▶ _Information shown_
▬▬▬

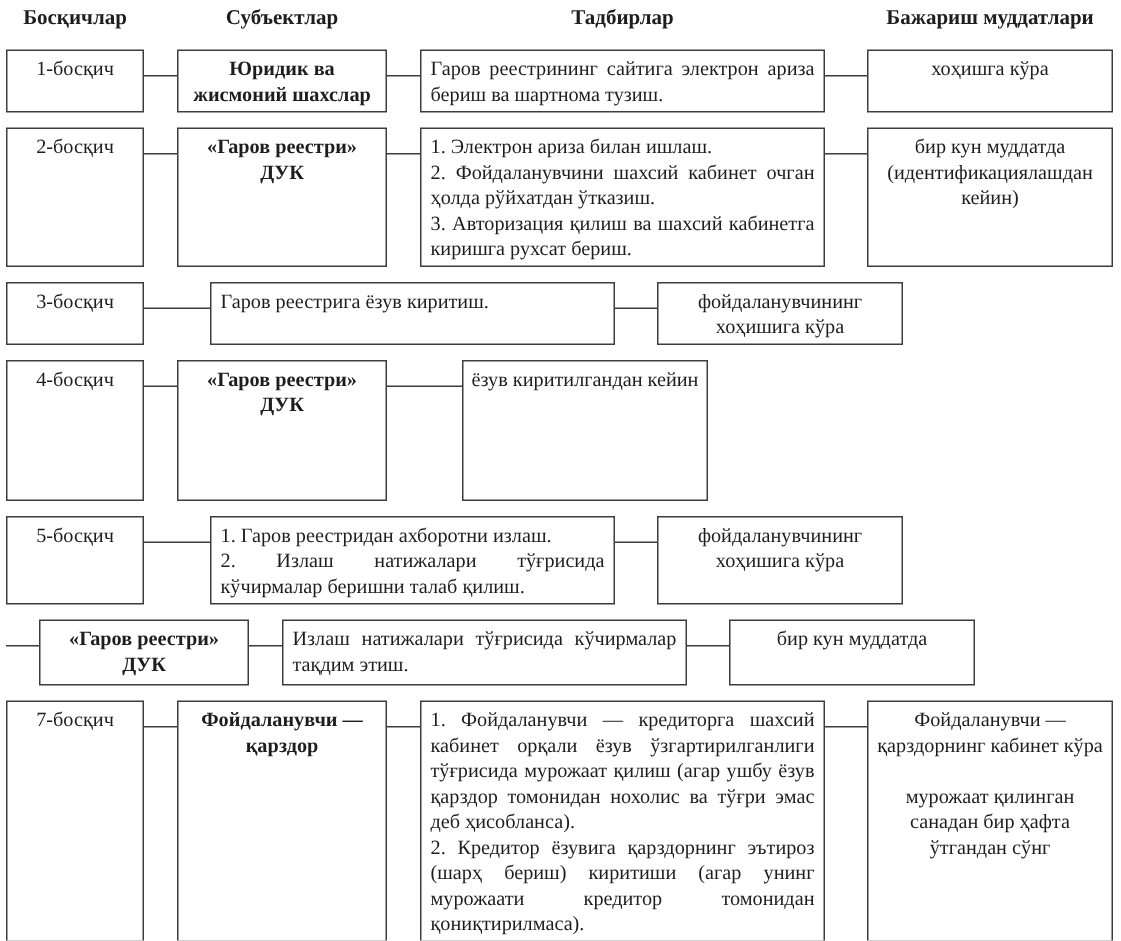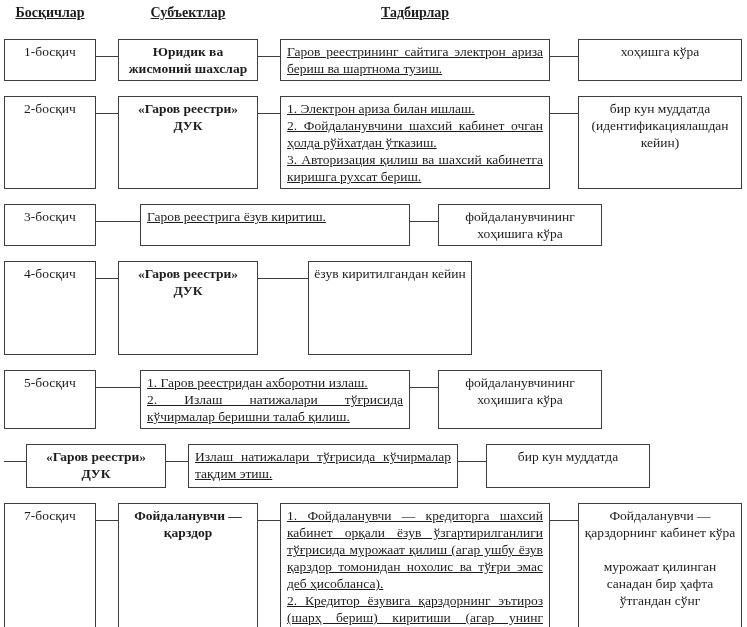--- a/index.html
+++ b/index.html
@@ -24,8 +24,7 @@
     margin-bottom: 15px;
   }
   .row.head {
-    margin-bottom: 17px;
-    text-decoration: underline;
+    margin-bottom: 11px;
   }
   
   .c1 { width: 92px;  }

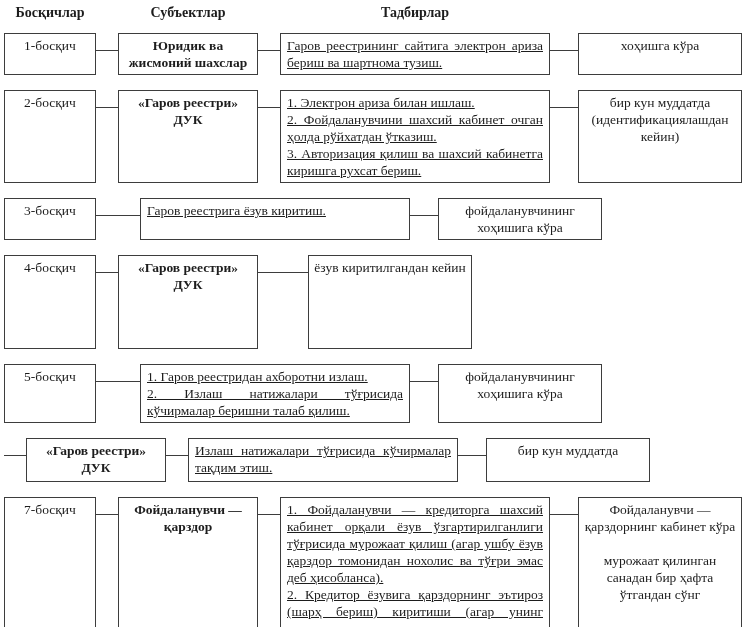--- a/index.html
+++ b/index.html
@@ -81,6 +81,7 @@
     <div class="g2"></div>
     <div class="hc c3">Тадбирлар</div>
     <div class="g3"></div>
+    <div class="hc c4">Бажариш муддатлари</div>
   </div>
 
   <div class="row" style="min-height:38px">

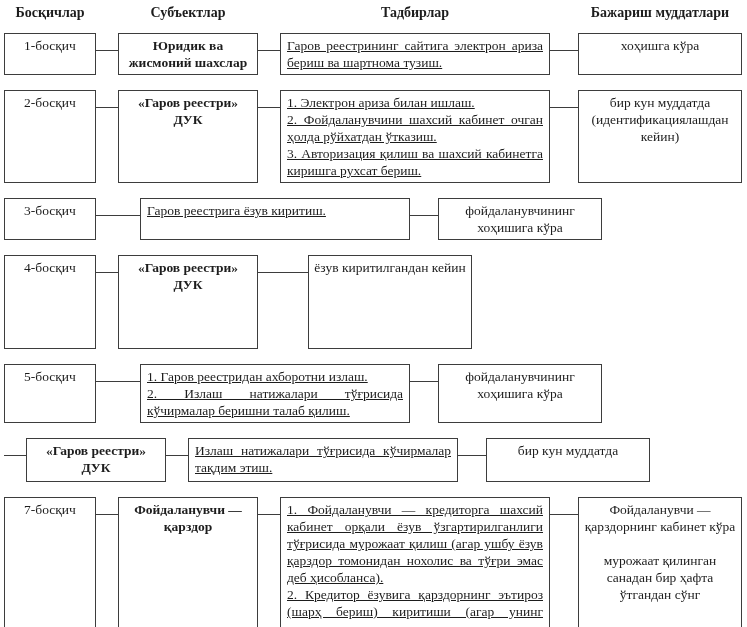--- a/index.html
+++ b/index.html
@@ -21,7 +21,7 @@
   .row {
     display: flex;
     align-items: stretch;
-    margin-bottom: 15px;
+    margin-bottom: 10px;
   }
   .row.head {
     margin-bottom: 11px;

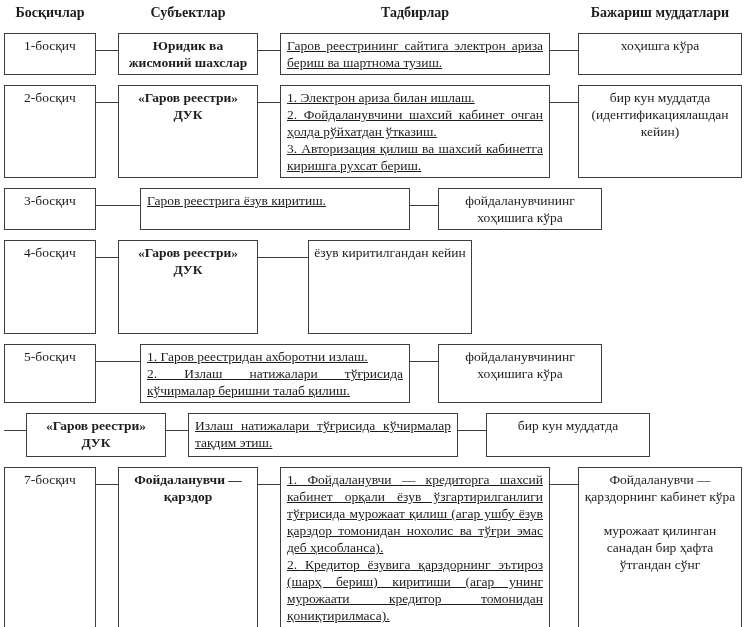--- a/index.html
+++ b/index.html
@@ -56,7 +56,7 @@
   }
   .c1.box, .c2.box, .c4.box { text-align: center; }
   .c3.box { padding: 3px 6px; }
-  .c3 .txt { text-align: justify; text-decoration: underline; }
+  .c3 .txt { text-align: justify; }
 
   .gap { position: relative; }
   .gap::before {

▬▬▬

▶ _What is expected_
Repeat each entry above exactly. Omit the pictures.

▶ _Written solution_
--- a/index.html
+++ b/index.html
@@ -24,8 +24,7 @@
     margin-bottom: 15px;
   }
   .row.head {
-    margin-bottom: 17px;
-    text-decoration: underline;
+    margin-bottom: 11px;
   }
   
   .c1 { width: 92px;  }

--- a/index.html
+++ b/index.html
@@ -81,6 +81,7 @@
     <div class="g2"></div>
     <div class="hc c3">Тадбирлар</div>
     <div class="g3"></div>
+    <div class="hc c4">Бажариш муддатлари</div>
   </div>
 
   <div class="row" style="min-height:38px">

--- a/index.html
+++ b/index.html
@@ -21,7 +21,7 @@
   .row {
     display: flex;
     align-items: stretch;
-    margin-bottom: 15px;
+    margin-bottom: 10px;
   }
   .row.head {
     margin-bottom: 11px;

--- a/index.html
+++ b/index.html
@@ -56,7 +56,7 @@
   }
   .c1.box, .c2.box, .c4.box { text-align: center; }
   .c3.box { padding: 3px 6px; }
-  .c3 .txt { text-align: justify; text-decoration: underline; }
+  .c3 .txt { text-align: justify; }
 
   .gap { position: relative; }
   .gap::before {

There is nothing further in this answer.